Working your way through college was once a time-honored tradition, but with today’s sky-high tuition, who can do that?
The concept may be making a comeback as more companies begin offering college tuition benefits for their employees. Chipotle Mexican Grill is the latest company to introduce what it calls “debt-free degrees” for eligible employees.
Chipotle says it is expanding its current Chipotle Cultivate Education benefits program that has provided company employees with more than $20 million in tuition assistance over the last two years.
Under the expansion, Chipotle says it will cover 100 percent of tuition costs for 75 different business and technology degrees and provide the assistance upfront, not through reimbursement.
Four months on the job
To qualify, an employee must have been on the job for at least 120 days. After that, they are eligible to seek degrees from non-profit and accredited universities such as the University of Arizona, Bellevue University, Brandman University, Southern New Hampshire University, and Wilmington University.
The program is being administered through Guild Education, an education benefits company.
"This expansion of Chipotle's Cultivate Education benefits program to cover 100 percent tuition costs upfront for degrees in business and technology represents the company's commitment to upskilling its workforce and helping employees achieve their professional goals," said Rachel Carlson, Guild Education CEO & co-founder.
"We are thrilled to partner with Chipotle as they continue to lead the way in the fast-casual industry for enhancing the employee experience with best-in-class benefits."
Starbucks’ tuition reimbursement
A growing number of companies whose workforces include a large number of young, entry-level, and often minimum wage workers have taken the step of providing financial assistance for education.
In 2015, Starbucks introduced a tuition reimbursement program for its employees who wanted to complete their college education. The program provides 100 percent tuition coverage for the last two years of school in Arizona State University’s online curriculum.
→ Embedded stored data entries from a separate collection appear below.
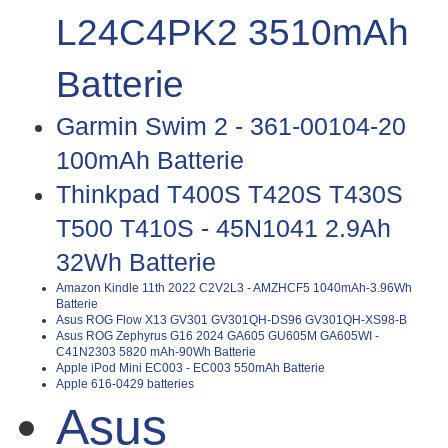
L24C4PK2 3510mAh
Batterie
Garmin Swim 2 - 361-00104-20
100mAh Batterie
Thinkpad T400S T420S T430S
T500 T410S - 45N1041 2.9Ah
32Wh Batterie
Amazon Kindle 11th 2022 C2V2L3 - AMZHCF5 1040mAh-3.96Wh
Batterie
Asus ROG Flow X13 GV301 GV301QH-DS96 GV301QH-XS98-B
Asus ROG Zephyrus G16 2024 GA605 GU605M GA605WI -
C41N2303 5820 mAh-90Wh Batterie
Apple iPod Mini EC003 - EC003 550mAh Batterie
Apple 616-0429 batteries
Asus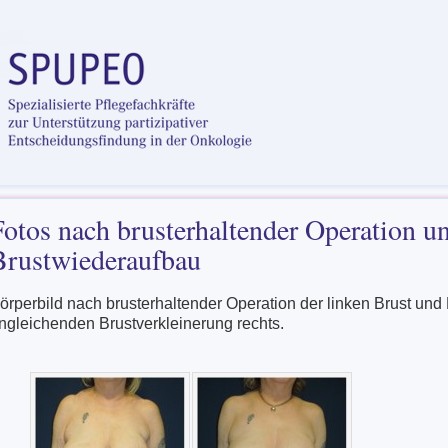
Fotos nach brusterhaltender Operation u
Brustwiederaufbau
örperbild nach brusterhaltender Operation der linken Brust und
ngleichenden Brustverkleinerung rechts.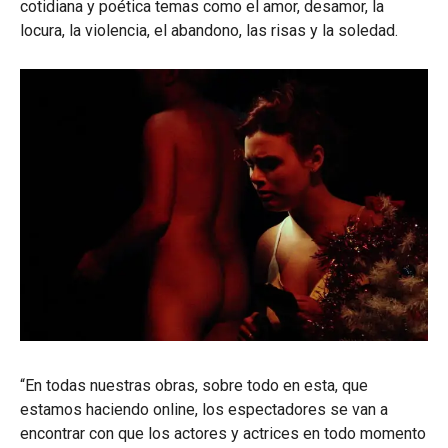
cotidiana y poética temas como el amor, desamor, la
locura, la violencia, el abandono, las risas y la soledad.
“En todas nuestras obras, sobre todo en esta, que
estamos haciendo online, los espectadores se van a
encontrar con que los actores y actrices en todo momento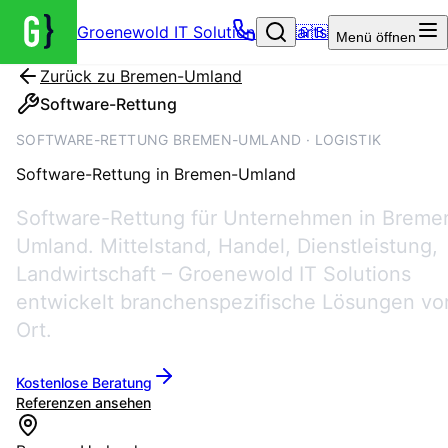
Groenewold IT Solutions – Startseite
🇬🇧
Menü
öffnen
Zurück zu
Bremen-Umland
Software-Rettung
SOFTWARE-RETTUNG BREMEN-UMLAND · LOGISTIK
Software-Rettung
in
Bremen-Umland
Software-Rettung für Unternehmen in Breme
Umland. Mittelstand, Handel, Dienstleistung,
Landwirtschaft – Groenewold IT Solutions
entwickelt branchenspezifische Lösungen vo
Ort.
Kostenlose Beratung
Referenzen ansehen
The program is open to full-time and part-time employees who work at least 20 hours a week.
For students who have already run up some student loan debt, there is also a growing number of employers willing to help. As we reported previously, more corporations are making student loan repayment an optional employee benefit.
At the time, 73 percent of major corporations surveyed by Challenger, Gray, & Christmas either offered or planned to offer a student loan repayment package.